Un conte inuit de naguère pour célébrer le printemps et ses possibles en ces temps étranges d’enfermement et de sclérose identitaire….
Le Grand Nord et son grand froid…
Une ile, quelques fermes lourdes, isolées, neigeuses, le grand froid s’est installé…
Jamais de mémoire d’anciens, le ciel n’avait été aussi haut et le froid d’une pureté si profonde et si implacable.
Or, un matin, surprise, plus un grain de feu, plus aucune braise, rien de rien… Des cendres… Il fut décidé que trois hommes iraient au-delà du détroit chercher un chaudron de tisons chez ceux de la terre ferme et vivable.
Un chemin de glace allait droit, éblouissant, presque irréel, à travers l’espace de mer…
Les trois vaillants partirent donc à l’heure du soleil montant, accompagnés jusqu’au rivage par leurs amis emmitouflés. A longs cris, on les salua jusqu’à les voir se perdre au loin, dans la lumière insoutenable…
A mi-chemin leur vint une brèche profonde, ombreuse, aux parois hérissés de rocs. La franchir ? Folie !!!
Elle était si large qu’il leur fallait d’abord ne pas trembler d’effroi… Ils restèrent un moment à contempler, muets, l’autre rive, le fonds, puis l’un d’eux, soudain, résolu :
– La mort ou le salut. Go !
Il prit son élan. Il bondit. De l’autre côté de la faille, des éclats de l’extrême bord dégringolèrent sous ses bottes. Il se redressa, le poing haut, fier et heureux. Le deuxième le rejoignit, arraché par son compagnon à la gueule ouverte du gouffre à l’instant où il perdait pied. Sauvé in extremis…
Le troisième baissa le front et dit :
– C’est trop au-delà de mes forces, de mes possibles… Je ne pourrai jamais…
Les deux autres lui répondirent :
– Pas de soucis ! Retourne chez nous : rassure nos fils, nos filles, nos femmes, nos anciens que nous serons bientôt de retour avec les braises salvatrices ! Va !
L’abandonné les regarda s’éloigner sur la glace ferme. Il se sentit soudain honteux… Revenir sur l’île vaincu, forcé d’avouer sa panique…
– « Non, impossible », se dit-il..
Alors faute de mieux, il décida de longer la béance de la faille. Espérant trouver un moment un endroit moins écarté, plus facile à enjamber. Il s’obstina un long moment. Ses espoirs se défirent avec le soir tombant. Le froid le saisit encore plus.
Il fit halte, s’assit, embrassa ses jambes, ses mains, et le menton sur les genoux, il sentit tout à coup le sol remuer. Un fort craquement ! Titubant, il se redressa, vite. Et trop tard, il se vit sur un bloc de glace à la dérive, éloigné du détroit…

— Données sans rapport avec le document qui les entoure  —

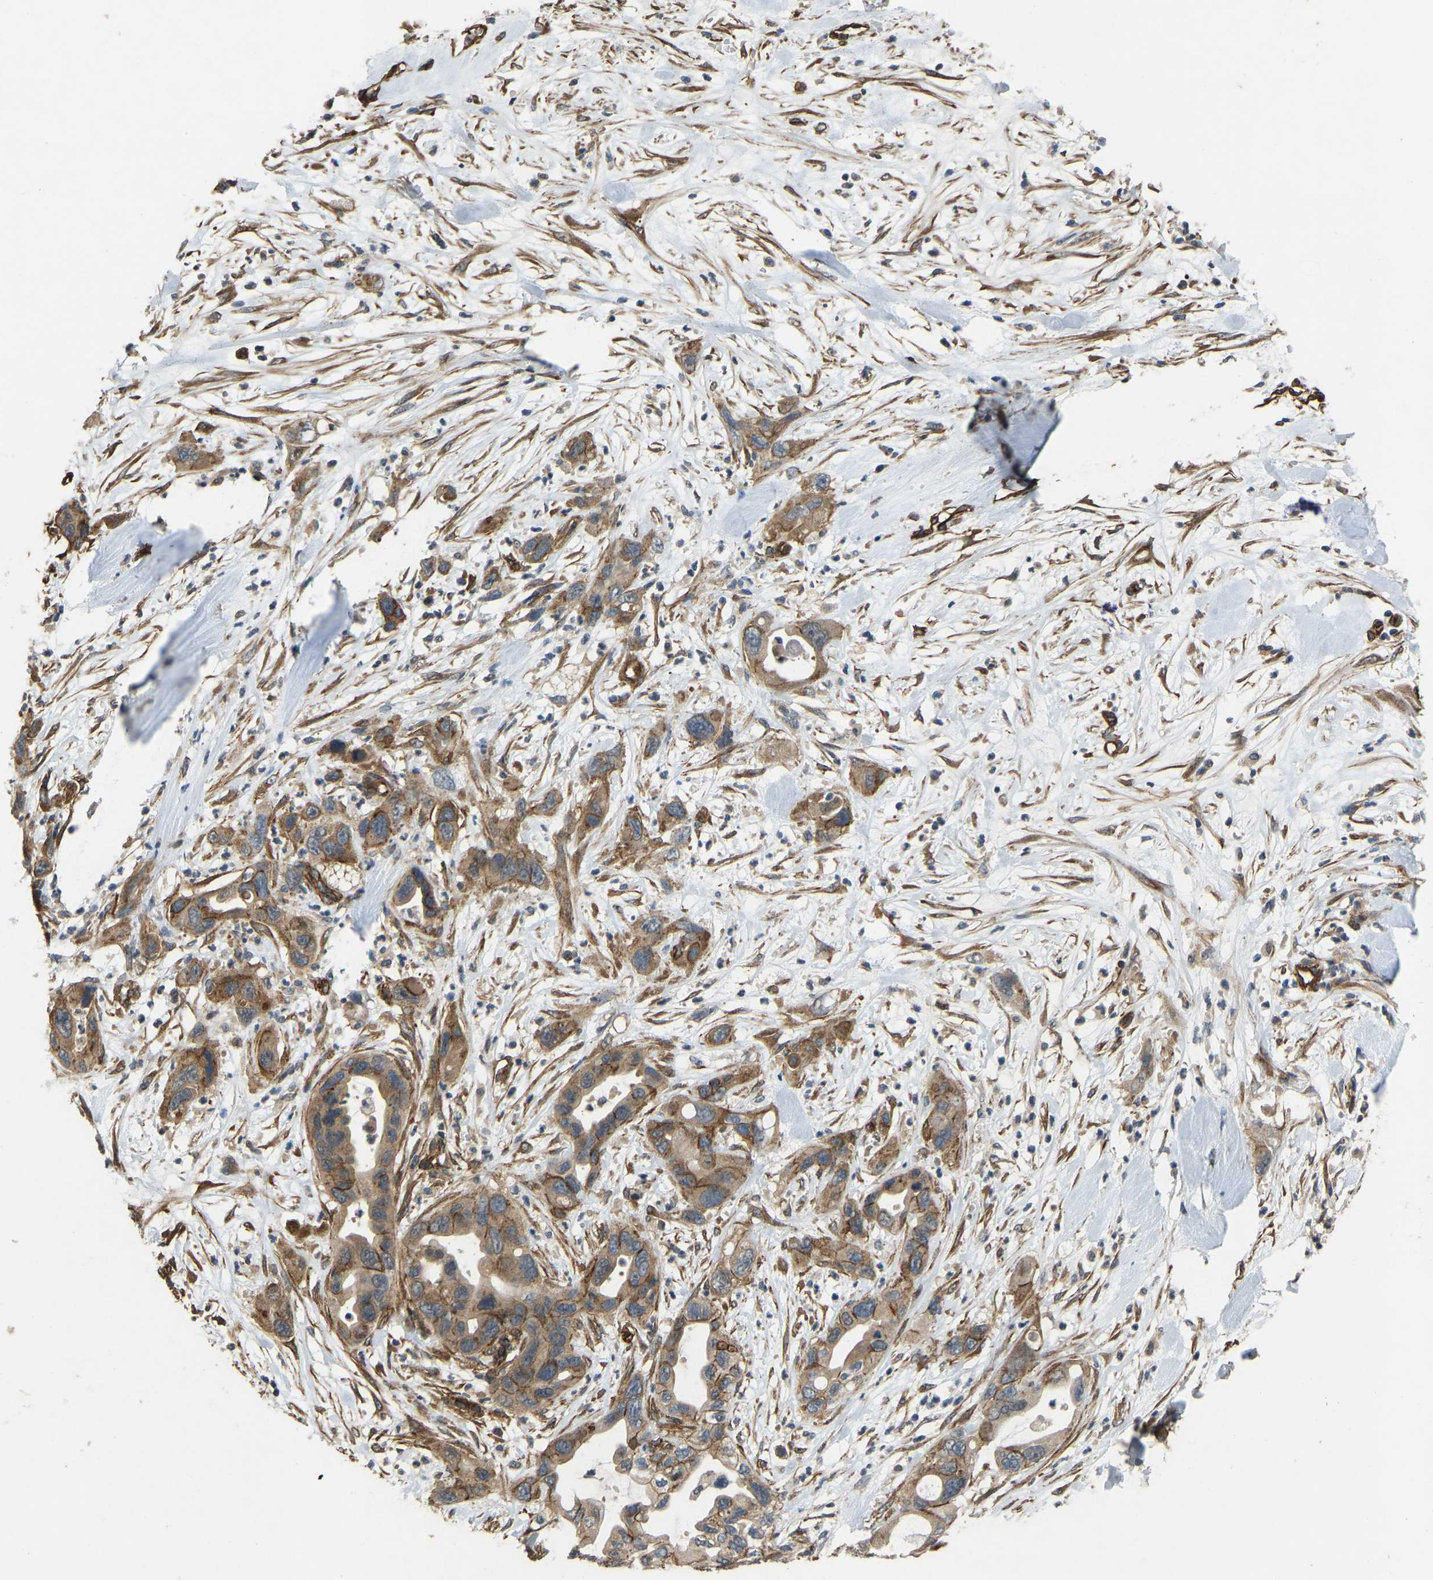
{"staining": {"intensity": "moderate", "quantity": ">75%", "location": "cytoplasmic/membranous"}, "tissue": "pancreatic cancer", "cell_type": "Tumor cells", "image_type": "cancer", "snomed": [{"axis": "morphology", "description": "Adenocarcinoma, NOS"}, {"axis": "topography", "description": "Pancreas"}], "caption": "High-power microscopy captured an immunohistochemistry (IHC) histopathology image of adenocarcinoma (pancreatic), revealing moderate cytoplasmic/membranous positivity in about >75% of tumor cells.", "gene": "NMB", "patient": {"sex": "female", "age": 71}}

Il rit, désespéré, amer, du tour que la Nature lui jouait. Pour n’avoir pas risqué sa vie sur un saut improbable, il allait perdre sa vie sans gloire, tout seul, sur un radeau givré, emporté par la puissance glaciale des vents et des eaux.
La nuit vint à son heure exacte. Alor son bout d’esquif heurta un iceberg plus vaste que le sien. Il grimpa dessus, à tâtons, et comme il explorait l’espace autour de lui, il aperçut une ourse affalée sur la glace, ses oursons au chaud de son flanc. Panique !!!
Il recula, chercha où fuir, car le gibier était si rare pour les animaux de glace… Partout, l’océan, les ténèbres… Il observa la grosse bête. Elle bâilla, l’air ensommeillé et d’un coup de tête tranquille, l’invita à se réchauffer dans son accueillante fourrure en compagnie de ses petits. Sa survie en jeu, il n’hésita pas !
Il se pelotonna au creux du ventre palpitant foisonnant de chaleur et dormit comme un nourrisson.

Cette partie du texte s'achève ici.